■ **Task objective**
Only the lines holding the string "died" are needed; copy each of them from the data.

■ **Dataset entries**
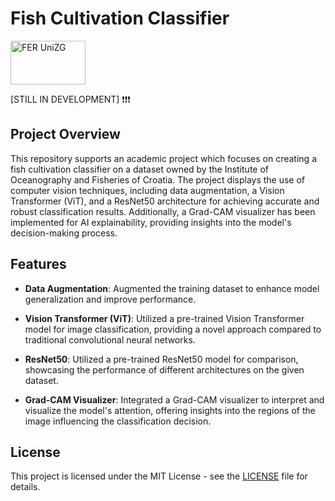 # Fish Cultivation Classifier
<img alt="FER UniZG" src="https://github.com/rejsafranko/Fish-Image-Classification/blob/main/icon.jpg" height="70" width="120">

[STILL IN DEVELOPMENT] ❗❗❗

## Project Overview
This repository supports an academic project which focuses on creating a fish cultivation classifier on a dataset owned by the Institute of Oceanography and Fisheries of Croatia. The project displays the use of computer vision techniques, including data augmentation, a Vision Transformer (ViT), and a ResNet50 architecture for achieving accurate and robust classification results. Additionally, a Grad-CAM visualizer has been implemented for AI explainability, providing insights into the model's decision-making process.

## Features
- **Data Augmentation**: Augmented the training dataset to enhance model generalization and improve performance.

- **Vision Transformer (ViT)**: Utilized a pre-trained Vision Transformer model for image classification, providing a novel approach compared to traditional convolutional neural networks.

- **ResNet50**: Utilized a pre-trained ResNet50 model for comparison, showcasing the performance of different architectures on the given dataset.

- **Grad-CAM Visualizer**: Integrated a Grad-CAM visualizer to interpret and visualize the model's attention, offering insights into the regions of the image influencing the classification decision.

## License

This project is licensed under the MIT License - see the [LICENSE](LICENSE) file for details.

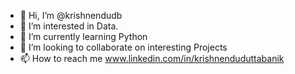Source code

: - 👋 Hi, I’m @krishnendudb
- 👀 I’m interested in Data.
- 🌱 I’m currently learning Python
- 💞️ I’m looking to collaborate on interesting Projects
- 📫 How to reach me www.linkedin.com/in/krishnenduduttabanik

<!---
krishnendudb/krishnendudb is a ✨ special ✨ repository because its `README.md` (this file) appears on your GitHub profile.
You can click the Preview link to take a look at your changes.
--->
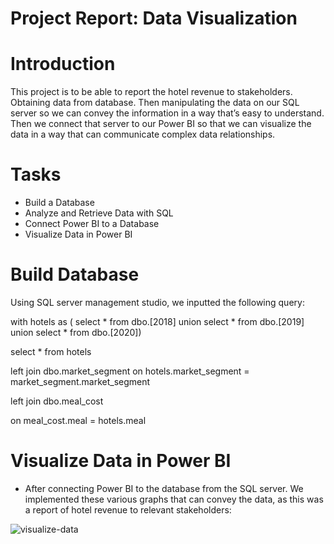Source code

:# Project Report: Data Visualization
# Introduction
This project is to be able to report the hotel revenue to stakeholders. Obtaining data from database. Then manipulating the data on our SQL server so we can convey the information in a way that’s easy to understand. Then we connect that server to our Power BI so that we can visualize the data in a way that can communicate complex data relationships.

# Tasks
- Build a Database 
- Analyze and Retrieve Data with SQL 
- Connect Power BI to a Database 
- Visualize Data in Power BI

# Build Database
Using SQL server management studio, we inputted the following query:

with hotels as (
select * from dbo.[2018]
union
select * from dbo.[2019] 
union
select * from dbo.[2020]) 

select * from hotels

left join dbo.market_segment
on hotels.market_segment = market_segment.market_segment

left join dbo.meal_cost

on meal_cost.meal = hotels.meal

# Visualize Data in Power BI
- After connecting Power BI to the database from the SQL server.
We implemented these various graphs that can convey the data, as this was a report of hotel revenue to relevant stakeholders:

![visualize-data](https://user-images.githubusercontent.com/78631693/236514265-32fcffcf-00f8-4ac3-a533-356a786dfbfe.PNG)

* * *

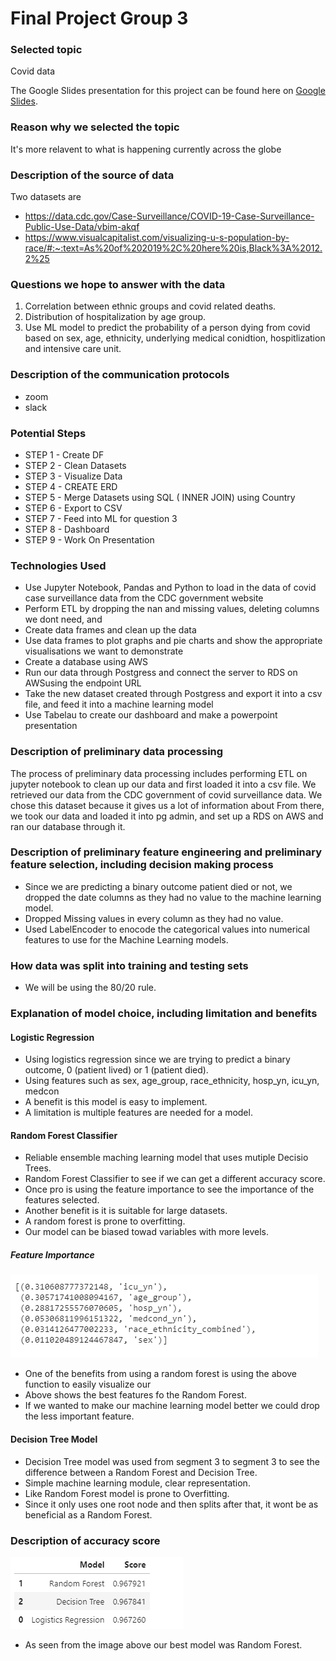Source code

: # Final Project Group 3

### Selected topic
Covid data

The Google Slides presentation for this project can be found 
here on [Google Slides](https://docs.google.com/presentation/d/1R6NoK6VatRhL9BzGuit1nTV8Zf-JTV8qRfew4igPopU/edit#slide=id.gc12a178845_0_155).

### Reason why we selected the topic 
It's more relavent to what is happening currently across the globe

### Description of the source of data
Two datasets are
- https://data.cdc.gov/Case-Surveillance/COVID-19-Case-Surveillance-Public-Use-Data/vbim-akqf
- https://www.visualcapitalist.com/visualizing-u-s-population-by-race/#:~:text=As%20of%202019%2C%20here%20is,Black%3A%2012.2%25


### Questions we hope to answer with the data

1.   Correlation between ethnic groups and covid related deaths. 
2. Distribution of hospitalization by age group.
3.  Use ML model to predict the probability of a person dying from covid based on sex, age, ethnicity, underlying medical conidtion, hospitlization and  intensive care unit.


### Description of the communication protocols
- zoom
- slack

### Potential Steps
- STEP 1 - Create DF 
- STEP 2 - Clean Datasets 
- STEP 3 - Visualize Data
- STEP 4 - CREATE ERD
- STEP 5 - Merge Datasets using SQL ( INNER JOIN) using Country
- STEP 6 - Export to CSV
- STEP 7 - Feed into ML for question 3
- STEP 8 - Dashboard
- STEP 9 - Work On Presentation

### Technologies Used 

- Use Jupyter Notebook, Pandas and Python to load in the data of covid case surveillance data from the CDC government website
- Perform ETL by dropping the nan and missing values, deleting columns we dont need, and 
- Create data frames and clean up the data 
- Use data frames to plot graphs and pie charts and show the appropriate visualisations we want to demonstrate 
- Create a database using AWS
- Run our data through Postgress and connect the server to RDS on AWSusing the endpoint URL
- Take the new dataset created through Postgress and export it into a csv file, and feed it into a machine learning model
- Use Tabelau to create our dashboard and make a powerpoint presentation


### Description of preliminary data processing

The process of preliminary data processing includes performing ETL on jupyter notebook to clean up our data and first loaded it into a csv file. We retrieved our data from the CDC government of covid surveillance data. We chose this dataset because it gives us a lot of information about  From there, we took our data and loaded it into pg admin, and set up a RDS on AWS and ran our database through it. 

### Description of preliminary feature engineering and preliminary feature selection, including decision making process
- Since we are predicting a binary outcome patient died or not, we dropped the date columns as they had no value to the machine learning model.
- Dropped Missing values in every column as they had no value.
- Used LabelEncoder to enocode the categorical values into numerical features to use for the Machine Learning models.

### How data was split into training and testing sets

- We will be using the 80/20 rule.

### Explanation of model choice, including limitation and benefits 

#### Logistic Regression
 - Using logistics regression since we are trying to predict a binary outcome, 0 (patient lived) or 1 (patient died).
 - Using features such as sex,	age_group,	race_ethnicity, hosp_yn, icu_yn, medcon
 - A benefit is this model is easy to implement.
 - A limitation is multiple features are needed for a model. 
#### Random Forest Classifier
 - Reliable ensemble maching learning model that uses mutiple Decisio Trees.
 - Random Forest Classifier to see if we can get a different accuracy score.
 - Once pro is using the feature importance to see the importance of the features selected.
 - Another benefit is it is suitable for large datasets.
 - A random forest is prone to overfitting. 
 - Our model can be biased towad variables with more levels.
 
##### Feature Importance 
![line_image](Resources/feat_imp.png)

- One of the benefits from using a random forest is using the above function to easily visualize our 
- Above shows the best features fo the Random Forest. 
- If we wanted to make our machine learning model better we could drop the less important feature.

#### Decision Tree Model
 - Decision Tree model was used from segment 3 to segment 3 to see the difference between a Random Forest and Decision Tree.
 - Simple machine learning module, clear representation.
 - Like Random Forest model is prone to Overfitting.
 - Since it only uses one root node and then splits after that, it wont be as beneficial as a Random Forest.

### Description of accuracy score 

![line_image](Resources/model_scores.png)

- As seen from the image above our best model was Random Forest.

■ **Answer below**
- Since we are predicting a binary outcome patient died or not, we dropped the date columns as they had no value to the machine learning model.
 - Using logistics regression since we are trying to predict a binary outcome, 0 (patient lived) or 1 (patient died).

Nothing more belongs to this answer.